Quel suspense dans cet échange entre l’auteur connu et publié et l’inconnu qui vient de lui soumettre son manuscrit ! La réponse au « vous avez trouvé ça comment ? » (on dirait presque qu'il parle de sexe) de l’aspirant auteur m’a provoqué une petite accélération cardiaque, en me rappelant ma propre excitation teintée d’appréhension dans des circonstances similaires. L’apex de ce magnifique passage de huit pages, une véritable master class littéraire, se trouve dans la révélation de ce qui est, pour l’auteur à succès, « l’essentiel », le saint graal de l’écriture :

« L’essentiel, c’est la sève qui irrigue ton histoire. Celle qui doit te posséder et te parcourir comme un courant électrique. Celle qui doit te brûler les veines pour que tu ne puisses plus faire autrement que d’aller au bout de ton roman (...) »

Jamais je n’avais rien lu de plus juste sur l’écriture que ces deux phrases !

Il faut reconnaître à Musso un art de la formule, de la phrase choc : « Dans toutes les vies, même les plus merdeuses, le ciel te donne au moins une fois une chance de faire basculer ton destin. (…) Mais le moment est généralement très bref. Et la vie de repasse pas les plats. »

Malheureusement, après cet acmé que représente l’aboutissement de la relation entre les deux écrivains (le premier est d’ailleurs évacué un peu trop rapidement), la tension redescend. La première partie du livre, avant le démarrage de l’intrigue policière, est nettement plus intéressante que la seconde, qui, à mon avis, part vraiment trop loin et frise avec l’incohérence : la seule survivante d’un horrible crime qui oublie le massacre de sa famille, la dite scène de massacre qui est un copié-collé de celle du film Léon, une multitude de personnages qui changent radicalement de comportement et de manière de parler au moment d’être démasqués, ou encore le fait qu’ils soient tous liés – sans le savoir – par un même drame... J’ai parfois eu l’impression de lire un Carlos Ruiz Zafon avec ses intrigues réunissant des personnages autour d’un mystère de manière un peu trop artificielle.
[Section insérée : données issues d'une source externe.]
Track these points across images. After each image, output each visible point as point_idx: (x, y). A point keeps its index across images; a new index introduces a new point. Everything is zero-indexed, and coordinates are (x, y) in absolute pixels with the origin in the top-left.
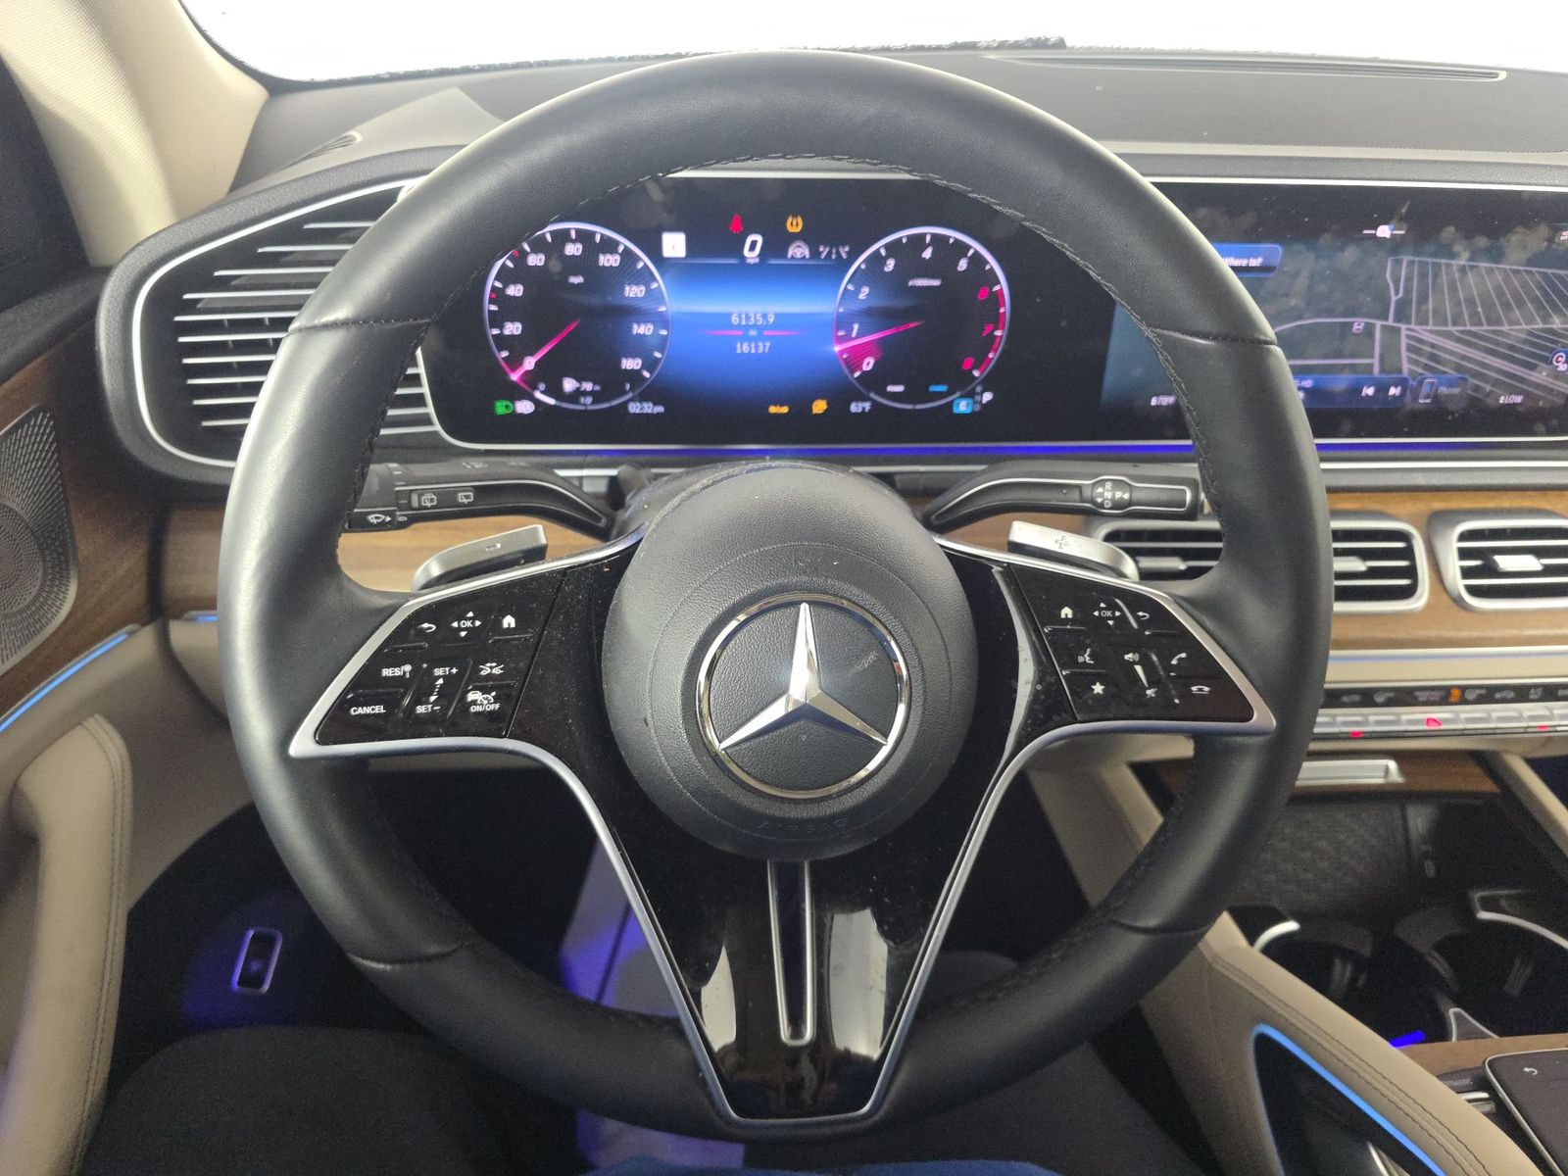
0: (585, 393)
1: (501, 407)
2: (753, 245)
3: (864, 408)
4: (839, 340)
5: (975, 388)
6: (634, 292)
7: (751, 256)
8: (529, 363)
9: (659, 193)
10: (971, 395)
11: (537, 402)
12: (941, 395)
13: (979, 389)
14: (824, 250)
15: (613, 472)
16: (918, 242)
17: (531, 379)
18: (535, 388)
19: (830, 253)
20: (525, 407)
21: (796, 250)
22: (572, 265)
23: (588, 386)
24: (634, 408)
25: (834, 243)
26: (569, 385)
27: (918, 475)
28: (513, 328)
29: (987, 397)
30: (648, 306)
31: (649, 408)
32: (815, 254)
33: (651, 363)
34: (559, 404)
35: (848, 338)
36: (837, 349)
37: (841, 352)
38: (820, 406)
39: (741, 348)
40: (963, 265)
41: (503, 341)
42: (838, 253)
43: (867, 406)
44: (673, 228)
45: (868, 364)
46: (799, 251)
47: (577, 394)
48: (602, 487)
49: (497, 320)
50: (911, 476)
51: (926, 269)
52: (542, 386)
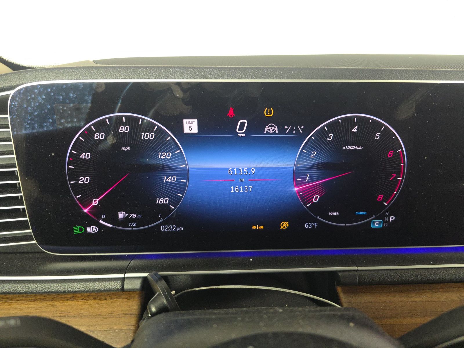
0: (132, 220)
1: (77, 230)
2: (242, 125)
3: (313, 226)
4: (297, 184)
5: (385, 212)
6: (164, 156)
7: (241, 133)
8: (95, 202)
9: (180, 92)
10: (381, 217)
11: (100, 226)
12: (363, 217)
13: (387, 213)
14: (288, 129)
15: (145, 275)
16: (349, 121)
17: (97, 212)
18: (100, 218)
19: (291, 130)
20: (92, 229)
21: (270, 128)
22: (122, 139)
23: (134, 216)
24: (164, 228)
25: (294, 124)
26: (121, 215)
27: (356, 272)
28: (84, 180)
29: (392, 218)
30: (174, 164)
31: (173, 228)
32: (282, 130)
33: (175, 201)
34: (114, 227)
35: (303, 183)
36: (296, 189)
37: (298, 192)
38: (285, 225)
39: (234, 190)
40: (378, 136)
41: (78, 188)
42: (297, 130)
43: (315, 224)
44: (190, 116)
45: (316, 198)
46: (271, 129)
47: (127, 220)
48: (137, 285)
49: (75, 175)
50: (351, 273)
51: (354, 140)
52: (104, 216)
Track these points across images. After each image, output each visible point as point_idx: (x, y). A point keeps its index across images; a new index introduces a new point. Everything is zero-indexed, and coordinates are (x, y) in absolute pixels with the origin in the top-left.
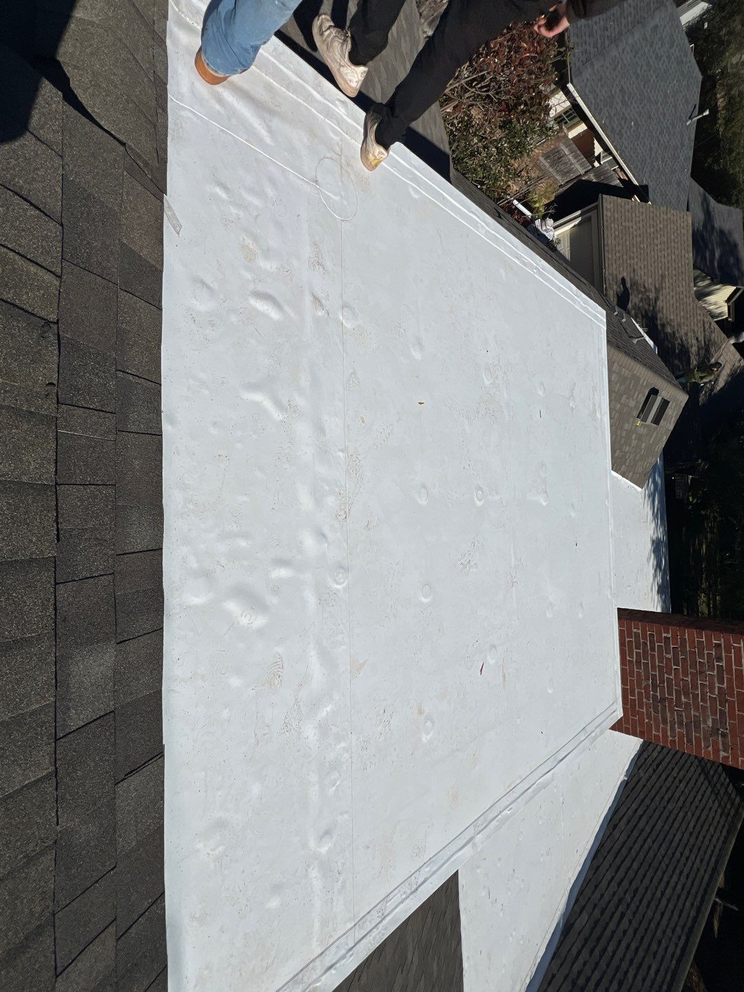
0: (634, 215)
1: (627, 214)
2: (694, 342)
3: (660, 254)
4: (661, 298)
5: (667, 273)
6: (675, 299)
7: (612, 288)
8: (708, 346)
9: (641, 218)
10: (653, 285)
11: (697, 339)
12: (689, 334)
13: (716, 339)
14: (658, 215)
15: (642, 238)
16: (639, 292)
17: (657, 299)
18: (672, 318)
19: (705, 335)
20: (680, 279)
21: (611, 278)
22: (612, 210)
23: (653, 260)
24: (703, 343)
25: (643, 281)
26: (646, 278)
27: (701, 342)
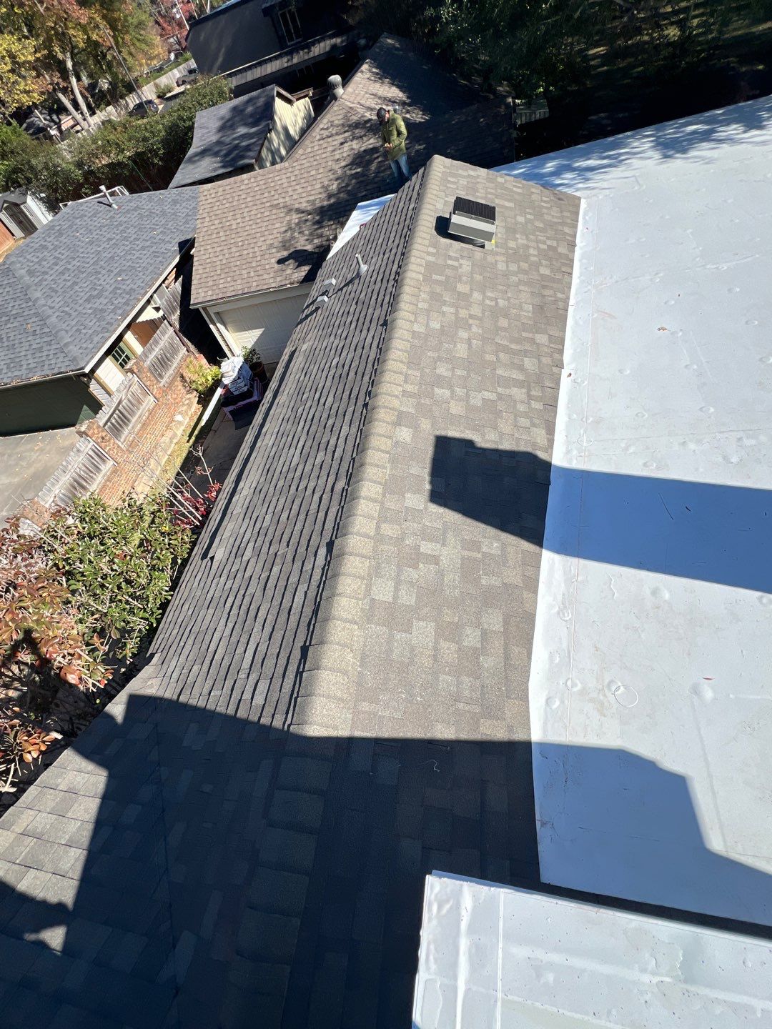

La fin est une apothéose grand-guignolesque, heureusement rattrapée par l’apostille qui revient sur ce qui fait la force de ce bouquin : les réflexions sur l’écriture. Clairement, on ne lit pas ce livre pour son côté thriller ! Mais plutôt pour recevoir une master class à huit euros quarante, délivrée par l’auteur lui-même qui se met en scène dans son propre livre à la fin, déployant un jeu de miroirs qui semble infini.
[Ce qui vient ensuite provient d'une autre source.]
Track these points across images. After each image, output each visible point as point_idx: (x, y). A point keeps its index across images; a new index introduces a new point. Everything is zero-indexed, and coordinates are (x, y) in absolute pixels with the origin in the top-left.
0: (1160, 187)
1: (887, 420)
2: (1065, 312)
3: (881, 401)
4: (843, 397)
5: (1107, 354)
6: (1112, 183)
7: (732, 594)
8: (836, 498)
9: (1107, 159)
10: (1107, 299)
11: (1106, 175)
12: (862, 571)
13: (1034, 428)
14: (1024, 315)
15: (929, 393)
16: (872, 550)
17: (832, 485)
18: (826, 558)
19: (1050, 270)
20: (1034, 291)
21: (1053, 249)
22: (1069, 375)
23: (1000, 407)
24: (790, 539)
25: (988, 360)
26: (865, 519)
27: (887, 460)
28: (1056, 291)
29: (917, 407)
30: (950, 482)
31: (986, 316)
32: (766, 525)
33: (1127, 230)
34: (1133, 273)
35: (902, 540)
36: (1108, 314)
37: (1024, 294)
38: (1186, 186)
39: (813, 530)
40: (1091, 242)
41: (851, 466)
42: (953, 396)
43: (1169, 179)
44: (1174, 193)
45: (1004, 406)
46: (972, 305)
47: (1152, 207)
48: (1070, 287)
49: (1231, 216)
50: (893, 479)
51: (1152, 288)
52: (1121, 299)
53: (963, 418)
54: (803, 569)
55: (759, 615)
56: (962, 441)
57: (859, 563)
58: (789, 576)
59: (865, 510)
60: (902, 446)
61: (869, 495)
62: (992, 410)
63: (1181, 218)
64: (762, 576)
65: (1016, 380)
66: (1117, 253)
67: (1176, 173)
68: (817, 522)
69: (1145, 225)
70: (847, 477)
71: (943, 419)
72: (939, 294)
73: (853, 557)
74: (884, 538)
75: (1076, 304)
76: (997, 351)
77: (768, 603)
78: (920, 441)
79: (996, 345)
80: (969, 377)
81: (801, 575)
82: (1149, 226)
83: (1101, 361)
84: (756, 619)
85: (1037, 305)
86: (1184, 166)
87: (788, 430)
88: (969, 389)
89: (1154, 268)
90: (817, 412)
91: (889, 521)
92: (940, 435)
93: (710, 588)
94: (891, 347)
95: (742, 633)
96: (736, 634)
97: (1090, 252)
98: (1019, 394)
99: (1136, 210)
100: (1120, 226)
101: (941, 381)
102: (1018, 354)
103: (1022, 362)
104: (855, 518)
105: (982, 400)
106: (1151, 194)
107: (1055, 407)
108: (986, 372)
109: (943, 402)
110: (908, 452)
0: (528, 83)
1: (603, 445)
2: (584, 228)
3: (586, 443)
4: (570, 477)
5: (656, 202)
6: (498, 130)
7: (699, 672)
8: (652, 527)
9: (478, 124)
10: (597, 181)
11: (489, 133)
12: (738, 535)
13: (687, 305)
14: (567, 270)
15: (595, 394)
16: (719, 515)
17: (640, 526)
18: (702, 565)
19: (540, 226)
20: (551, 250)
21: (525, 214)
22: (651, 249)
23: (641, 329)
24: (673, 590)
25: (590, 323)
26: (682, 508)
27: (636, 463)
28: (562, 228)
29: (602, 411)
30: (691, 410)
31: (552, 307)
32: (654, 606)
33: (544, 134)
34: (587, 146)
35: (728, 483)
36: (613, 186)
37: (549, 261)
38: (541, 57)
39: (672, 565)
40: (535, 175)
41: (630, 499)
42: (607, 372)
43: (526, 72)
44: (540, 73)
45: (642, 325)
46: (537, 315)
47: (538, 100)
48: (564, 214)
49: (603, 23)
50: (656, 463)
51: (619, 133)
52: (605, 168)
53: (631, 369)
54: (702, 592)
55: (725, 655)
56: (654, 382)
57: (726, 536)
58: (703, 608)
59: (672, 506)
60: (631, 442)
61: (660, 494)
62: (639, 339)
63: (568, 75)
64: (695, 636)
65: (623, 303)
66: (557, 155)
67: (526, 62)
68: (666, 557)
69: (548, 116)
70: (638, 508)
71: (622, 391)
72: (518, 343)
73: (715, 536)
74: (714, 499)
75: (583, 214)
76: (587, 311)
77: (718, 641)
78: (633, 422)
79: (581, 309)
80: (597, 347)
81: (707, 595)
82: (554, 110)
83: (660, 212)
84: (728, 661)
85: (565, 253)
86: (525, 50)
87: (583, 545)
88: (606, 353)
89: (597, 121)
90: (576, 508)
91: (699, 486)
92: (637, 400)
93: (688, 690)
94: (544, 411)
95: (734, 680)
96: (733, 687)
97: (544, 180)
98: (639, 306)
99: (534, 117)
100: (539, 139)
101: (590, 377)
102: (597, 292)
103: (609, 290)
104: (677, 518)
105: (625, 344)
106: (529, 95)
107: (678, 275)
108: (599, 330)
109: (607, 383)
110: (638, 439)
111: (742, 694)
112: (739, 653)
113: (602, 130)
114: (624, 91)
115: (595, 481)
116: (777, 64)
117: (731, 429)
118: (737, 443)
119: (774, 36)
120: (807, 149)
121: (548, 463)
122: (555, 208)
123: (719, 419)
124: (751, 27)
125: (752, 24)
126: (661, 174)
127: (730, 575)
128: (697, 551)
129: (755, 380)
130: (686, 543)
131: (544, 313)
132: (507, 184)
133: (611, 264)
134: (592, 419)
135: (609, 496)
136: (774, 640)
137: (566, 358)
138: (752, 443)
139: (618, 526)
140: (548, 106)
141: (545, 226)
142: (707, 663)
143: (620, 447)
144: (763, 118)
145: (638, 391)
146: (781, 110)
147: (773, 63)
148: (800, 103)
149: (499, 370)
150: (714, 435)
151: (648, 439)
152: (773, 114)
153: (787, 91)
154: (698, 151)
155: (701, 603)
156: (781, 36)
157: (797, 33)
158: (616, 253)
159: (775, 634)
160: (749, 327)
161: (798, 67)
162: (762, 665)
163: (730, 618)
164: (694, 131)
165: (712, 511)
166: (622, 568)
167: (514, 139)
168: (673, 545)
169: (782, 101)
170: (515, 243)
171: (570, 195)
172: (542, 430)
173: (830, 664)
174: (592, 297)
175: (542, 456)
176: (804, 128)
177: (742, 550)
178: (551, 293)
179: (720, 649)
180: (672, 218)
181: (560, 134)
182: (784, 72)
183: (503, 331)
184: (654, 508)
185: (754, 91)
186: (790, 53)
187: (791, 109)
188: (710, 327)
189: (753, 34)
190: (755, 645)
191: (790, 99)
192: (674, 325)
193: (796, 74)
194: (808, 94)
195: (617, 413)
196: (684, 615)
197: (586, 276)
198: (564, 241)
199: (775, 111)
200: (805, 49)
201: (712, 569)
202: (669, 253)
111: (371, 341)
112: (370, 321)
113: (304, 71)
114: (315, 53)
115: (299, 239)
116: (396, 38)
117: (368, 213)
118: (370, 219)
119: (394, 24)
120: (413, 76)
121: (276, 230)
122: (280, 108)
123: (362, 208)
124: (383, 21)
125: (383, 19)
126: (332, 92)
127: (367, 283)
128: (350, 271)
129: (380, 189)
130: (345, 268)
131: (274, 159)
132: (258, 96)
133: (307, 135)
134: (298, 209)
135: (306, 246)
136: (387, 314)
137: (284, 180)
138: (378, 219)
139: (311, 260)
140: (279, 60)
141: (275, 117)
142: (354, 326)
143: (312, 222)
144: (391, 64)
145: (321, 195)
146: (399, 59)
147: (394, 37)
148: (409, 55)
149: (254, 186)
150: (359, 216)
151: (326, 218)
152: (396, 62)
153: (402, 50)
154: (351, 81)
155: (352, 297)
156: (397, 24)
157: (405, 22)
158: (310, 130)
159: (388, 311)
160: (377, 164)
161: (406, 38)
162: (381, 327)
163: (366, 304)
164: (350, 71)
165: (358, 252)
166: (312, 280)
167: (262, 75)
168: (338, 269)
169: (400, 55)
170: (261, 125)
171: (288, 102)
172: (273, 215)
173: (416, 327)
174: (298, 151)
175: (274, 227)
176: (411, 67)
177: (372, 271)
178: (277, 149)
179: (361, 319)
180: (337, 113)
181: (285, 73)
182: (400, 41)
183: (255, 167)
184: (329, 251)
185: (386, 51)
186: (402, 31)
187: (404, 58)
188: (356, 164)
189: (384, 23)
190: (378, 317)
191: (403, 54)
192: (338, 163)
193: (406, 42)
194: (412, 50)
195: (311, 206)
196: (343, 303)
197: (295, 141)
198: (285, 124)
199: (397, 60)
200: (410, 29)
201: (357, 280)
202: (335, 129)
Au final, en refermant le roman, on comprend qu’en s’adressant à nous, lecteur potentiellement auteur (qui d’autre s’intéresserait à un tel propos?), à travers ces deux écrivains et lui-même mis en scène, Musso a donné à sa leçon d’écriture la forme d’un escargot diabolique. La figure du dragon, un autre animal pouvant s’apparenter à l’Ouroboros, est omniprésente et plutôt bien utilisée : « Une allégorie du monde de l’édition ? » demande Musso en observant une peinture de dragons sur le mur du bureau d’une puissante maison d’édition new-yorkaise. « Ou celle des écrivains », lui réplique l’agent littéraire. Il lui fallait passer par toute cette mise en scène, par cet exemple mis en roman, pour s’adresser à nous (et régler au passage quelque comptes avec le monde éditorial). Pour moi, la recette a fonctionné, puisque j’ai eu l’impression que l’auteur me parlait, et que je comprenais ce qu’il me disait.

« La seule relation valable avec l’écrivain, c’est de le lire », nous dit Musso à travers la bouche de Nathan Fawles. Je suis bien d’accord.